- **Task instructions**:
Restate the listing below word for word; no pictures belong in the copy.

- **Given data**:
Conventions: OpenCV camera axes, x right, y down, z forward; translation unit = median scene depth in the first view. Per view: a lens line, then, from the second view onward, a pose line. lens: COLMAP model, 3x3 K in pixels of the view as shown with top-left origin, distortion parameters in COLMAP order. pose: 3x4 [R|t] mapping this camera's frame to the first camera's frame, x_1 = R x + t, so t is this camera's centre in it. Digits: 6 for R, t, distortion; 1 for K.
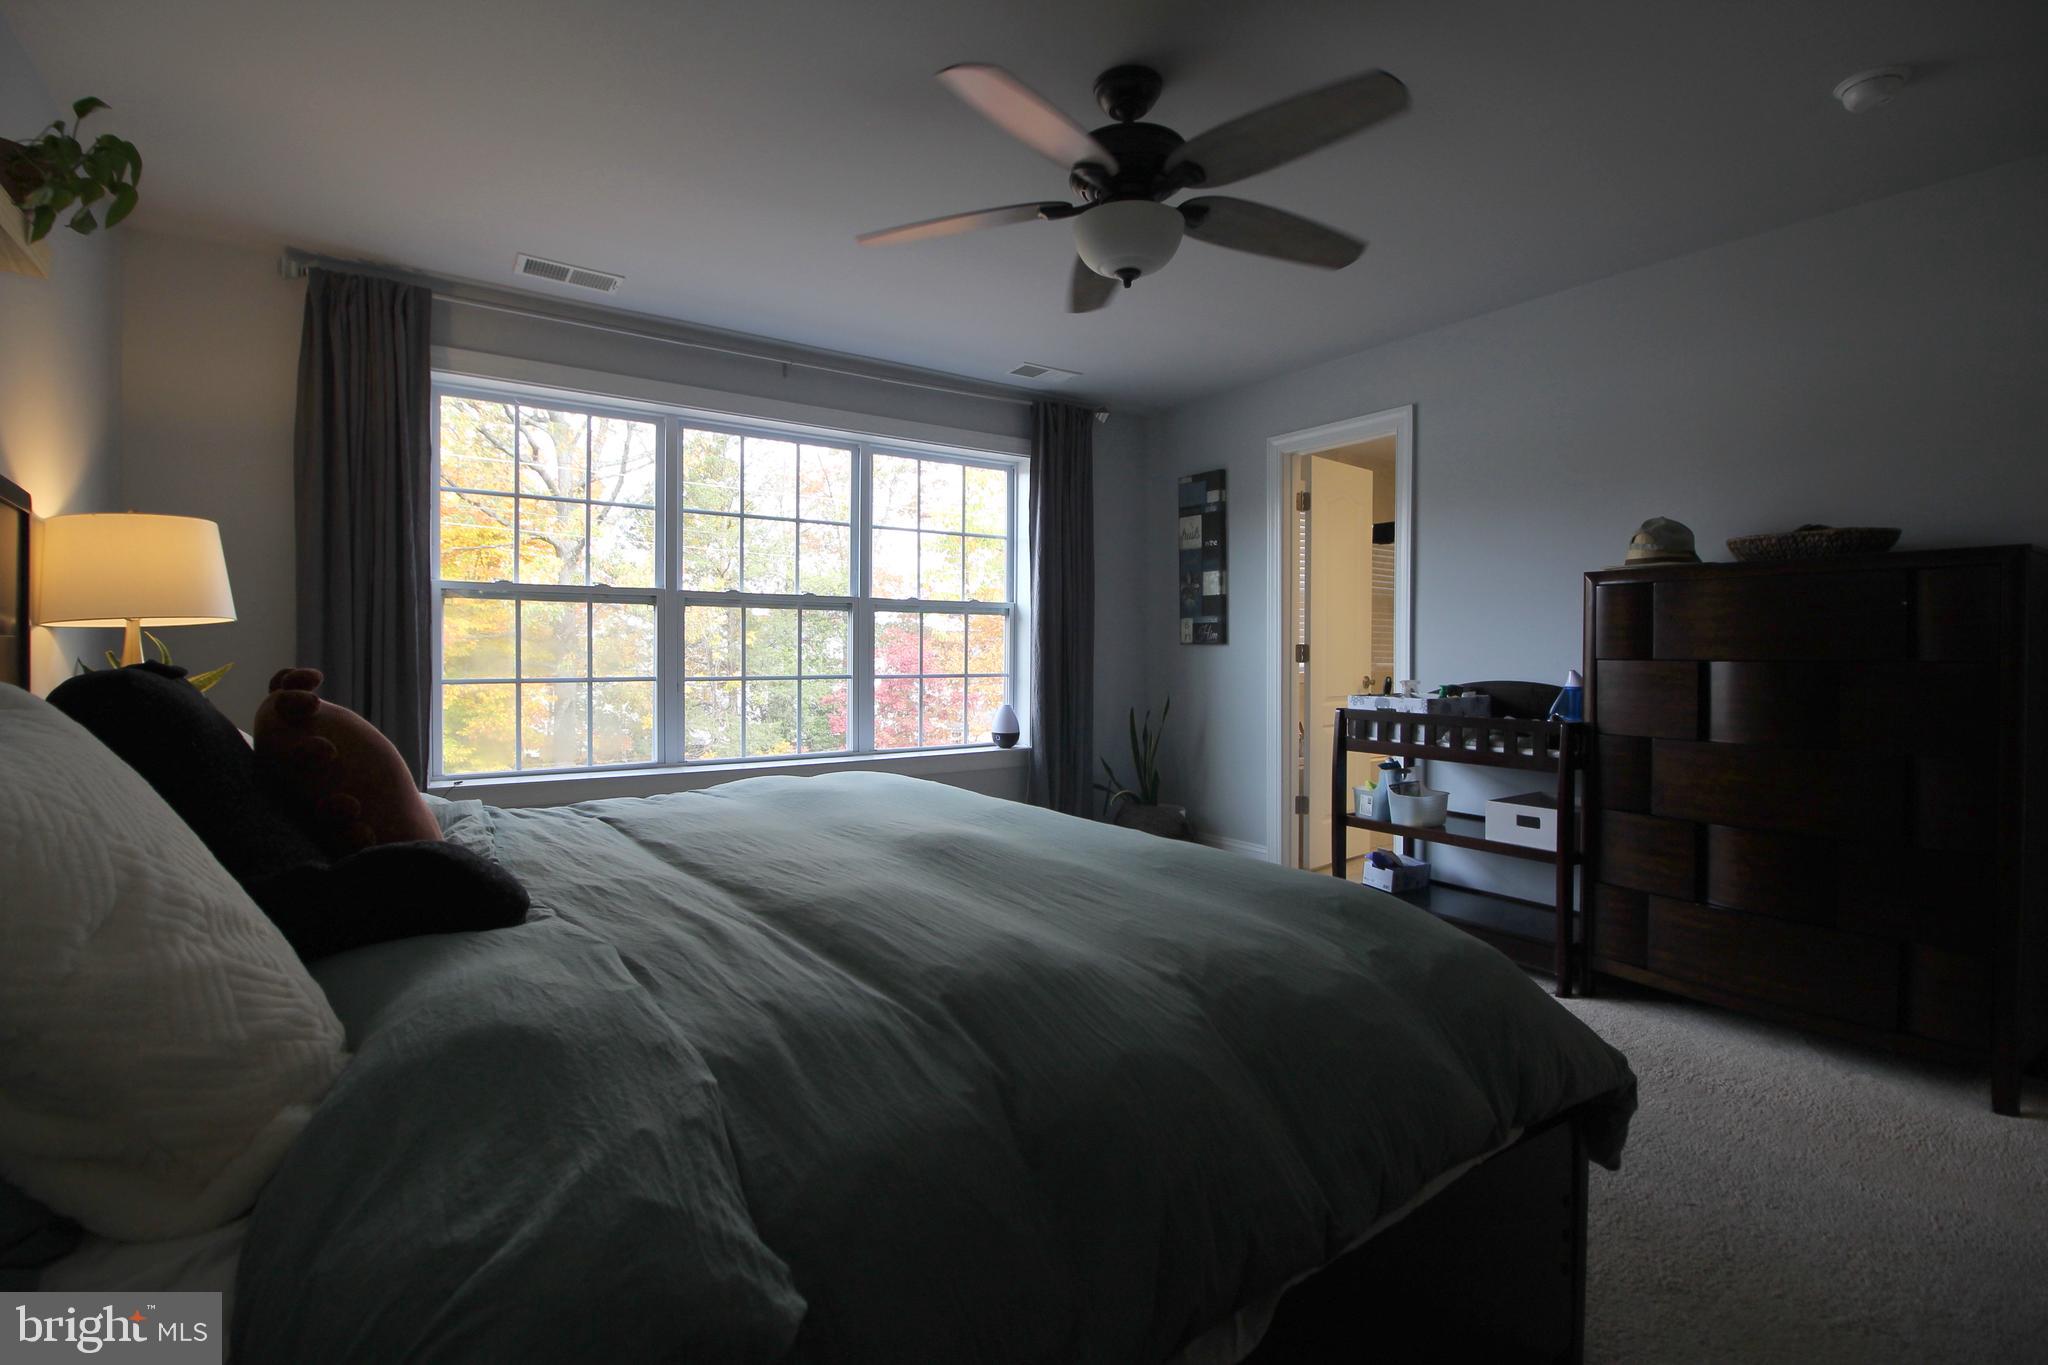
lens RADIAL K [[970.4, 0, 1022.3], [0, 970.4, 665.5], [0, 0, 1]] dist [-0.016639, -0.001155]
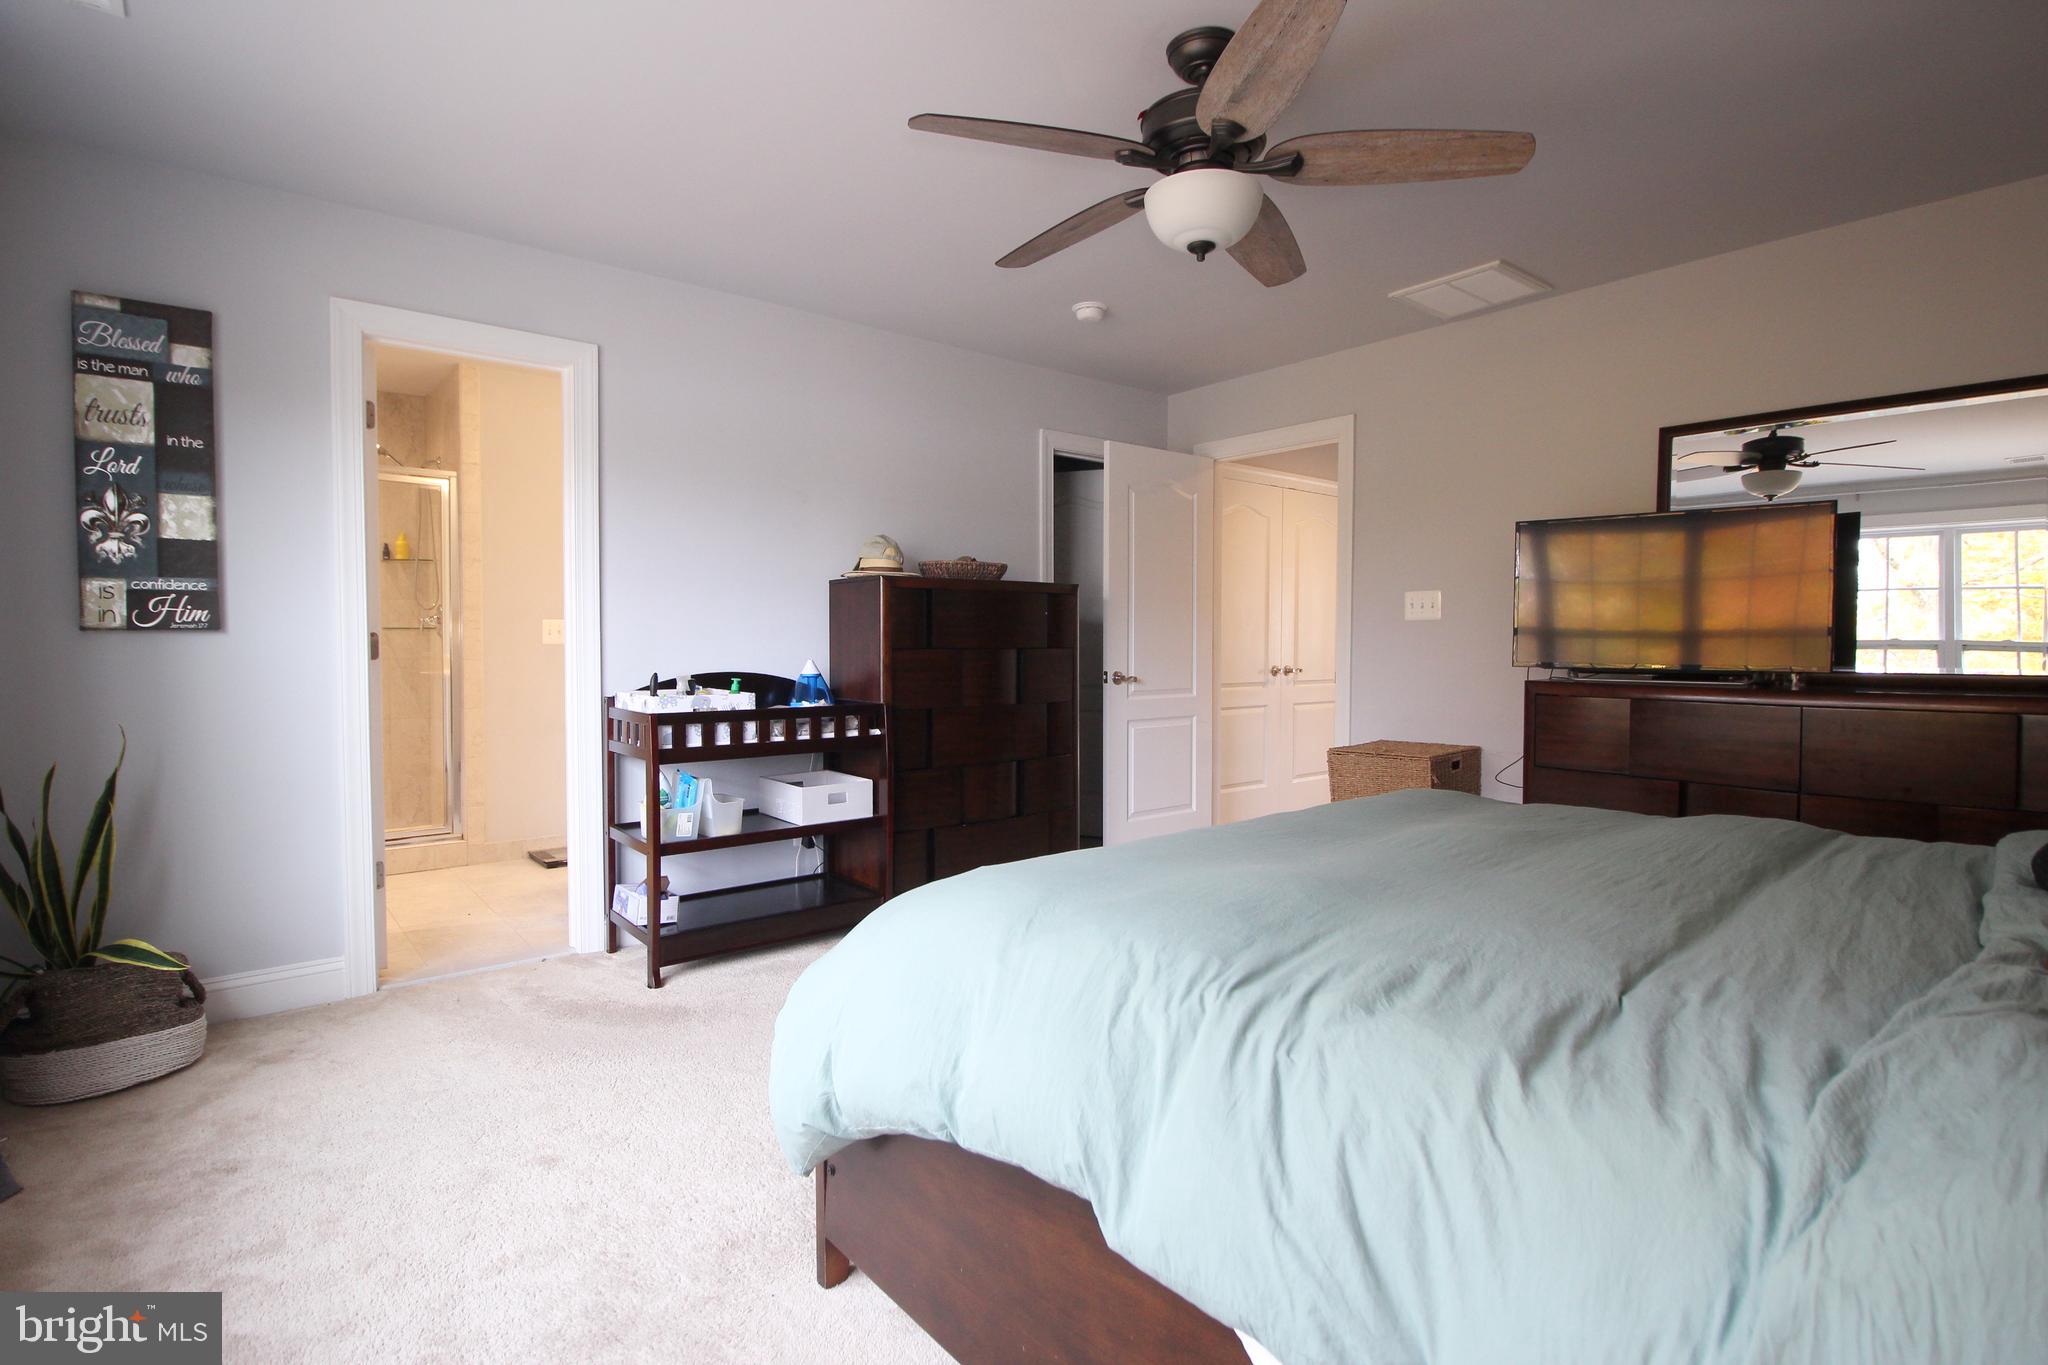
lens RADIAL K [[1001.9, 0, 1022.5], [0, 1001.9, 680.7], [0, 0, 1]] dist [-0.009864, -0.005037]
pose [[-0.108130, -0.035867, 0.993490, -0.406236], [0.018089, 0.999113, 0.038039, -0.006900], [-0.993972, 0.022085, -0.107385, 0.601426]]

- **Result**:
Conventions: OpenCV camera axes, x right, y down, z forward; translation unit = median scene depth in the first view. Per view: a lens line, then, from the second view onward, a pose line. lens: COLMAP model, 3x3 K in pixels of the view as shown with top-left origin, distortion parameters in COLMAP order. pose: 3x4 [R|t] mapping this camera's frame to the first camera's frame, x_1 = R x + t, so t is this camera's centre in it. Digits: 6 for R, t, distortion; 1 for K.
lens RADIAL K [[970.4, 0, 1022.3], [0, 970.4, 665.5], [0, 0, 1]] dist [-0.016639, -0.001155]
lens RADIAL K [[1001.9, 0, 1022.5], [0, 1001.9, 680.7], [0, 0, 1]] dist [-0.009864, -0.005037]
pose [[-0.108130, -0.035867, 0.993490, -0.406236], [0.018089, 0.999113, 0.038039, -0.006900], [-0.993972, 0.022085, -0.107385, 0.601426]]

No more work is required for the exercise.